Analisando o processo de integração, Smend cria todo um sistema de Direito que se denominou “integração jurídica”, procurando assentar as bases de uma nova teoria do Estado, como disse Miguel Reale(Teoria do Direito e do Estado, 5ª edição, pág. 45).

Acompanho a lição de Smend:

“Dessarte, o Estado não é um todo passivo que deixe escapar as diversas manifestações de vida, leis, atos diplomáticos, sentenças, medidas administrativas. O Estado encontra-se, contudo, sobretudo, em cada uma dessas manifestações de vida, enquanto são demonstrações de uma totalidade espiritual coerente, na qual verificam-se renovações e progressos cada vez mais importantes, tendo sempre como objetivo final essa mesma coerência”.

O Estado é, pois, um ser incessante, uma realidade espiritual que permanentemente se renova com a participação e adesão de todas as consciências, as quais, enquanto partícipes da finalidade comum em seu sentido orientadas, representam a própria realidade do Estado expressa em atos e funções.

Data vênia, com o devido respeito, a doutrina de Smend não faz descambar o Estado para o totalitarismo.

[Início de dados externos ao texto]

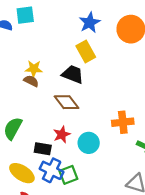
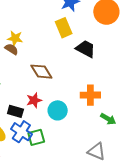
black trapezoid: (73, 74) -> (86, 49), moved

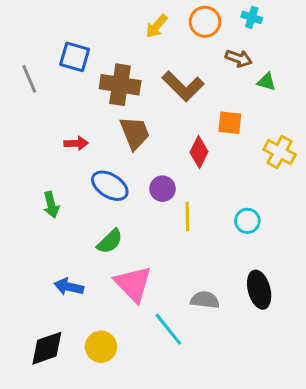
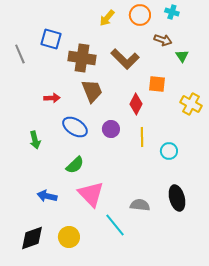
green triangle: (266, 82) -> (182, 56), turned 40
yellow line: (187, 216) -> (142, 137), moved

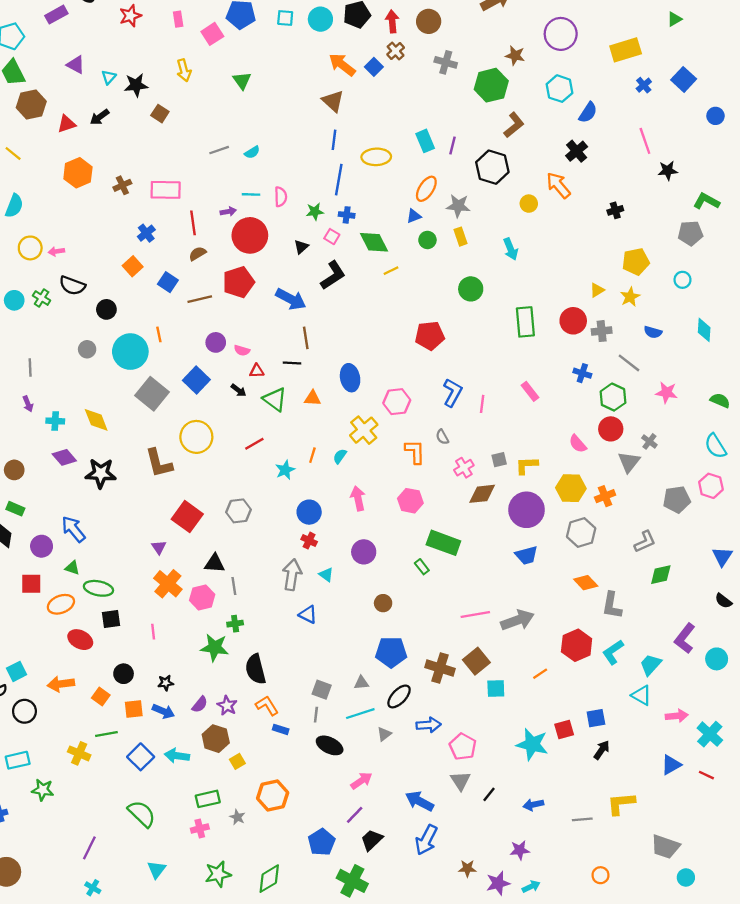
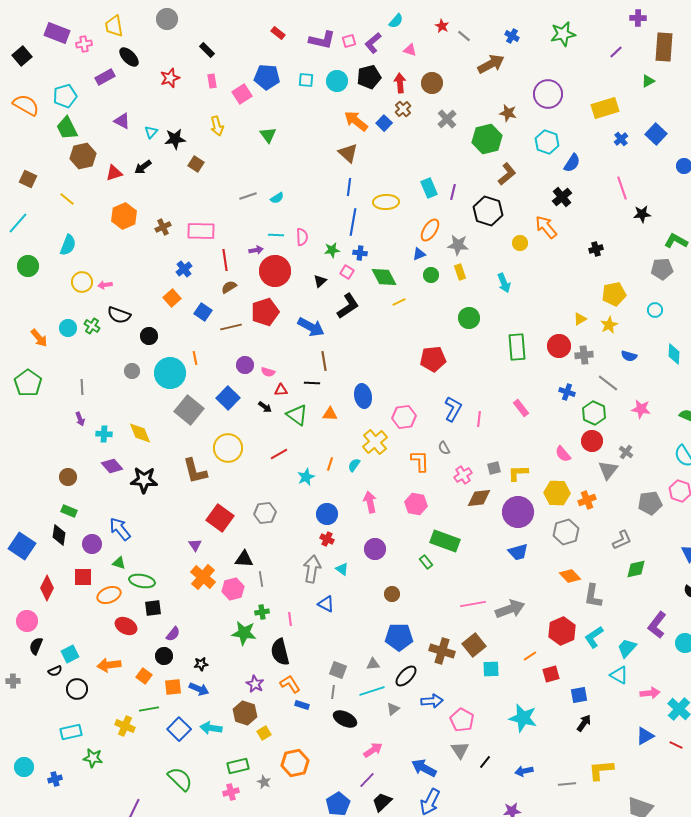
gray cross: (446, 62) -> (447, 119), turned 30
pink line: (153, 632) -> (290, 619), moved
purple semicircle: (200, 704) -> (173, 634), moved
red square: (564, 729) -> (551, 674), moved

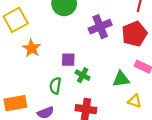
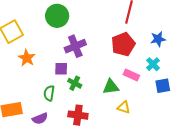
purple cross: (100, 27) -> (75, 46), moved

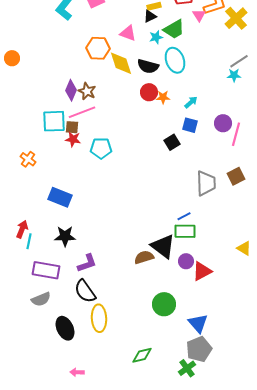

Muito ao contrário.

Essa doutrina contribuiu para a assunção, pela Corte Constitucional, de “metodologia científico-espiritual de interpretação da Constituição”.

A partir da sentença proferida em 23 de outubro de 1952 (vale ressaltar que a Corte Constitucional alemã foi instalada no ano de 1951) sobre a proibição de um partido político, o Partido Socialista do Império (Jurisprudência do Tribunal Constitucional Federal (BVerfGE) (2,1)) em que o Tribunal enfrenta a vedação constitucional aos partidos contrários à “ordem liberal democrática” e entende que isso é uma referência aos “valores fundamentais supremos do Estado constitucional, baseados nas ideias de liberdade e democracia”, entre outras questões, é que se reconhece o rumo que a jurisprudência daquela Corte ia tomando nesse sentido, como disse André Luiz Fernandes Fellet(obra citada).

O Estado, pois, não é estático, é um movimento contínuo. O governo deve legitimar-se todos os dias junto à população sob pena de danos inestimáveis ao processo democrático.

*É procurador da república aposentado com atuação no RN.